WHAT IS NEEDED
Of the records that follow, copy only the lines from the line containing "Österreich 10 Jahre" to the line containing "Evergreen Campus Climate", both included, exactly as written.

RECORDS SHOWN

=== Section Start ===

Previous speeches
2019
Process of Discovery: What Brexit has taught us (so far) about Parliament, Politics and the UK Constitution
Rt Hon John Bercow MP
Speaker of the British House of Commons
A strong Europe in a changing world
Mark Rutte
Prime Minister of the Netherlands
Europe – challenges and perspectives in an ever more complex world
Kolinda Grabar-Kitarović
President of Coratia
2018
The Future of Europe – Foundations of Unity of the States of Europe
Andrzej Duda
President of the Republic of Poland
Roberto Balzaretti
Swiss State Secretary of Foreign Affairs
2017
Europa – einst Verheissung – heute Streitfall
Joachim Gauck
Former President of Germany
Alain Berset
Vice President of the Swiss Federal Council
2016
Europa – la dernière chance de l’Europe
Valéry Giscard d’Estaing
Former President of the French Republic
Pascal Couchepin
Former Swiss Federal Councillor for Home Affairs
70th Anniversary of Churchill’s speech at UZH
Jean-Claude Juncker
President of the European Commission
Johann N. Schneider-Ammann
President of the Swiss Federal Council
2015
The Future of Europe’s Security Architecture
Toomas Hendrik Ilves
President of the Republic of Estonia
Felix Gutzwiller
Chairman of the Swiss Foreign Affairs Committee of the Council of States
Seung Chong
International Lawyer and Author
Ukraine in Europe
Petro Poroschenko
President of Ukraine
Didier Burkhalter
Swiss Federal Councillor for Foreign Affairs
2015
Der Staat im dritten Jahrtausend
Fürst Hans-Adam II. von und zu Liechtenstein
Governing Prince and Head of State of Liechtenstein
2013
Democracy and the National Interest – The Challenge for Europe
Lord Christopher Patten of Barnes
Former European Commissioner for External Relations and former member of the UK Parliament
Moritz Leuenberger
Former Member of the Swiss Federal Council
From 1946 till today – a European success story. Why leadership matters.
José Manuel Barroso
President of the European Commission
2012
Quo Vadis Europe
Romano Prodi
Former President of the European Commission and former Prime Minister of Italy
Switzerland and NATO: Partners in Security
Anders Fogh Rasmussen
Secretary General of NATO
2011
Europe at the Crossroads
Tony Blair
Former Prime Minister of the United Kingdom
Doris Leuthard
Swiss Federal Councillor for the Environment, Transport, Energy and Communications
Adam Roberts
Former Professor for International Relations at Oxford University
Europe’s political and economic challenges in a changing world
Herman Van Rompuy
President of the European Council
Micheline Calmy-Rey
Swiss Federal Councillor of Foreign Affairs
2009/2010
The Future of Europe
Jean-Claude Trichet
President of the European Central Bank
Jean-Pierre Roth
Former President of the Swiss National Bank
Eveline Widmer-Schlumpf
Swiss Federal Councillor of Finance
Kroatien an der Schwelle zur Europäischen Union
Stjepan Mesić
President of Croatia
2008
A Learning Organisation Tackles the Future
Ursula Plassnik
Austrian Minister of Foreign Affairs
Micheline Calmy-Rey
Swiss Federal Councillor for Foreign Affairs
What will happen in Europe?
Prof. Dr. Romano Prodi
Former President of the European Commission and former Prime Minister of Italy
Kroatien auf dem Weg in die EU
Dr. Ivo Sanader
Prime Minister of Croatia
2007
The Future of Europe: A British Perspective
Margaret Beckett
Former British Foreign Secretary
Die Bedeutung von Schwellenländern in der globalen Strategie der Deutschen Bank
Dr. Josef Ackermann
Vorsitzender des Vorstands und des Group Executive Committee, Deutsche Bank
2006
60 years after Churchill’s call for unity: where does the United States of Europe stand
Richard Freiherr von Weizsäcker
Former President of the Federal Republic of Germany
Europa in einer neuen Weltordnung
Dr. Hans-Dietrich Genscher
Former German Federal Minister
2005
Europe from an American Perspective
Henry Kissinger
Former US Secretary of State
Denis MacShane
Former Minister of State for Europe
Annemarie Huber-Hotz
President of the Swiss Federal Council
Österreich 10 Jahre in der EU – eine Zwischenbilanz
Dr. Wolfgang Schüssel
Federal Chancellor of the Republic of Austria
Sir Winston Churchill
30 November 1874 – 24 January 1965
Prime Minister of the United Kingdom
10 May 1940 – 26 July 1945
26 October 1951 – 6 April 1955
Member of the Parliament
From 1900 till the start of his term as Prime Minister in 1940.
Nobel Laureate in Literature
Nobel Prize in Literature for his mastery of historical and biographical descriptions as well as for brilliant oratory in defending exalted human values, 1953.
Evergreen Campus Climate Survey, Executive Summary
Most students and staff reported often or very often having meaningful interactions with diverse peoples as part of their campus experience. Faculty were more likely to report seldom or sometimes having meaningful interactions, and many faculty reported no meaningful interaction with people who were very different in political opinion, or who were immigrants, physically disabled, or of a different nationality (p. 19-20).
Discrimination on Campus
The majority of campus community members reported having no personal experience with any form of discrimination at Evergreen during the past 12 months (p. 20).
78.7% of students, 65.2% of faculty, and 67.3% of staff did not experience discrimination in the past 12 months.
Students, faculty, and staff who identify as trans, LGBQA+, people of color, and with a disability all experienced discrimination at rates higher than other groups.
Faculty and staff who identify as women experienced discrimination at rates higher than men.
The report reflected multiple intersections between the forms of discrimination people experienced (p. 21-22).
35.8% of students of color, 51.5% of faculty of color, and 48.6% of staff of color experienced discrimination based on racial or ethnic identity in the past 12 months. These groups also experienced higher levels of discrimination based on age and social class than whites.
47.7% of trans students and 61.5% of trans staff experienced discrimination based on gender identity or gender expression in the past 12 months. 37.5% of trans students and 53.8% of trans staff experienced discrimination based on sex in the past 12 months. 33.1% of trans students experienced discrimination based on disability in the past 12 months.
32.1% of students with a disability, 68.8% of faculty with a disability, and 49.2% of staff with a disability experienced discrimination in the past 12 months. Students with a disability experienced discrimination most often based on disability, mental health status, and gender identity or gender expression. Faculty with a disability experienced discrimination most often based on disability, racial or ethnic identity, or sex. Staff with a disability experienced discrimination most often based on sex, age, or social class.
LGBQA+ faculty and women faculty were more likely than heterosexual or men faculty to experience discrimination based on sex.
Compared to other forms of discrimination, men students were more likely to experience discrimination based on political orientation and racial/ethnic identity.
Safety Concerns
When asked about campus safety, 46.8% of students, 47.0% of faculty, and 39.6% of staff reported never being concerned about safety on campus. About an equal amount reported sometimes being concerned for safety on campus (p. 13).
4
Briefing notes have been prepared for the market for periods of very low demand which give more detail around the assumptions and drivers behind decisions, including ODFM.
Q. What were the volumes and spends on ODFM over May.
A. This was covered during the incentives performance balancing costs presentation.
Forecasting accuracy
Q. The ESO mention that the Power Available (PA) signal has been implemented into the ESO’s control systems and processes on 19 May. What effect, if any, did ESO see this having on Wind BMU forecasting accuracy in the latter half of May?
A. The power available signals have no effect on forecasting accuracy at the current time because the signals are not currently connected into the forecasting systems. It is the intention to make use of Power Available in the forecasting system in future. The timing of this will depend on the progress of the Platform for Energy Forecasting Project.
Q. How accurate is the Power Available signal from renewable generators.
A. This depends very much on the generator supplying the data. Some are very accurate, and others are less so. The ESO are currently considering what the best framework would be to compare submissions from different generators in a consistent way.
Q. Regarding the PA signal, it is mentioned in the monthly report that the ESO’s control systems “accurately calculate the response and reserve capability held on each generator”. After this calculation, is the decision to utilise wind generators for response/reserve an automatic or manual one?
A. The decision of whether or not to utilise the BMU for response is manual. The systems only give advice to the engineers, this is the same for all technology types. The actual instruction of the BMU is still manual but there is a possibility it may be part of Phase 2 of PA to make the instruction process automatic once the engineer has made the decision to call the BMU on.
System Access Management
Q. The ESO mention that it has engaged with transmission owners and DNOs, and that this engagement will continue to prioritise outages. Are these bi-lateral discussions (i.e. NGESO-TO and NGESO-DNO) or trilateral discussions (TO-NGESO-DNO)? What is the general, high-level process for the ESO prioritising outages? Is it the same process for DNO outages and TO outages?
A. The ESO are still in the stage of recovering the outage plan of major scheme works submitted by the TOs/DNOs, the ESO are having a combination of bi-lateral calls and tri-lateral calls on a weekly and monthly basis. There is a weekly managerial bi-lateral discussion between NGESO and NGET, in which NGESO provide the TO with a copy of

=== Section End ===

REPLY
Österreich 10 Jahre in der EU – eine Zwischenbilanz
Dr. Wolfgang Schüssel
Federal Chancellor of the Republic of Austria
Sir Winston Churchill
30 November 1874 – 24 January 1965
Prime Minister of the United Kingdom
10 May 1940 – 26 July 1945
26 October 1951 – 6 April 1955
Member of the Parliament
From 1900 till the start of his term as Prime Minister in 1940.
Nobel Laureate in Literature
Nobel Prize in Literature for his mastery of historical and biographical descriptions as well as for brilliant oratory in defending exalted human values, 1953.
Evergreen Campus Climate Survey, Executive Summary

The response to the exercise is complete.